• DOCUMENT SECTION:
══════

Prince William County high schools have not been approved yet to start out-of-season workouts.

“My first concern with no football in the fall is that I worry we lose a tool early in the school year to help student athletes,” Murphy said. “Football is an extension of the classroom. We all want to be able to play football in the fall, but we all understand that it’s not possible at this time.”

Patriot senior and Virginia Tech commitment Jalen Stroman is open to competing at any point during the school year.

“I would love a chance to play with my team winter or spring as long as it’s safe for all,” said Stroman.

How high school sports will look

The Virginia High School League’s Executive Committee will vote July 27 to approve one of the three proposed models for the 2020-21 academic year:


Leave sports in their current seasons, but only golf and cross country would be allowed to start in the fall because they fall into the lower to moderate contact category.

As high-risk sports, field hockey, football, volleyball and cheerleading would not be played at all during the 2020-21 school year.


Switch the fall and spring seasons, which means the following low and moderate sports would be allowed to compete in the fall: track and field, tennis, soccer, baseball and softball. Fall sports would be scheduled for the spring.

The high risk-sports, boys and girls lacrosse, would not be allowed to play.


All sports would remain in the season in which they are currently aligned, but a condensed interscholastic schedule would be adopted as follows:

Season 1 (Winter sports) would run Dec. 14-Feb. 20. The first contest would be Dec. 28.

Season 2 (Fall sports) would run Feb. 15-May 1 with the first contest starting March 1.

Season 3 (Spring sports) would run April 12-June 26 with the first contest starting April 26.

══════

• RECORDS:

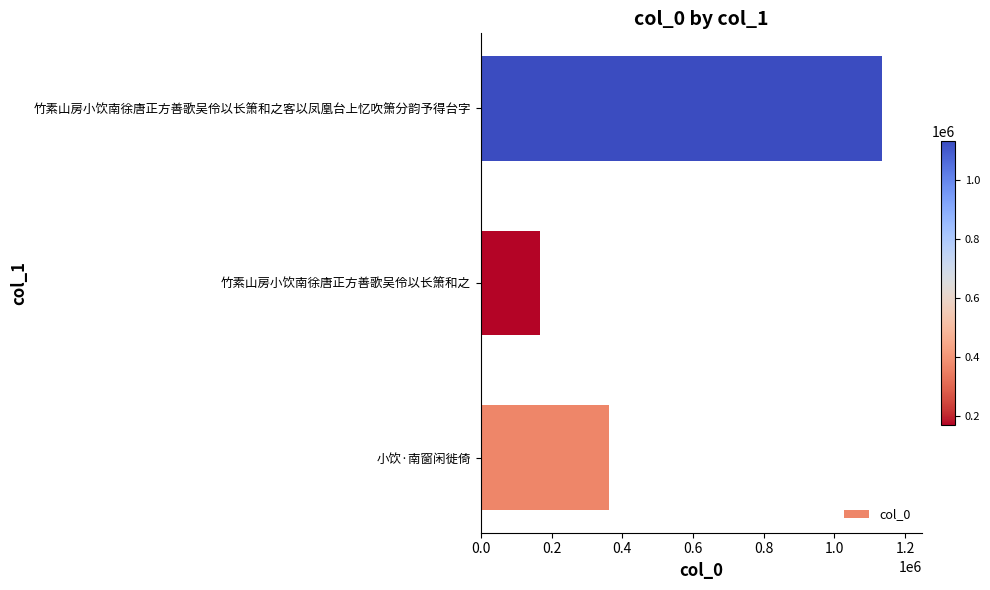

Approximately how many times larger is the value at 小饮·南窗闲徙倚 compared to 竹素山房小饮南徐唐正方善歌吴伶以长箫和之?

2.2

══════

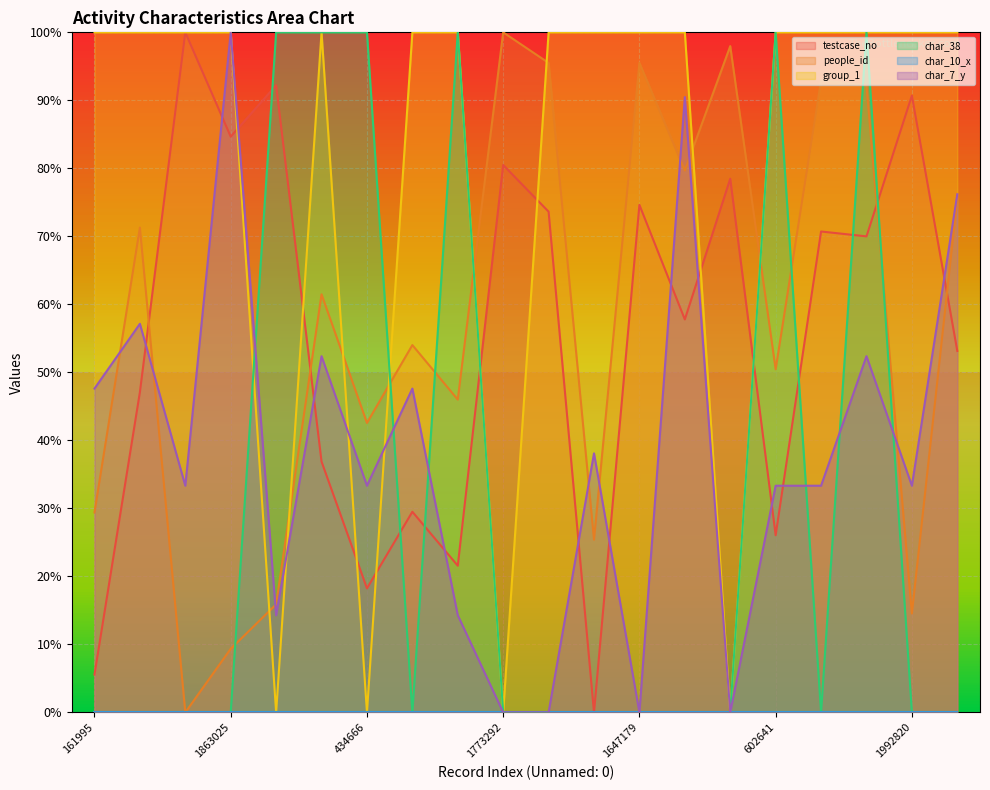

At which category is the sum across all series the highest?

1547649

══════

• EXERCISE: In the article on Virginia high school sports, on what date is the Virginia High School League's Executive Committee set to vote on a model for the 2020-21 academic year?

• RESPONSE AREA: July 27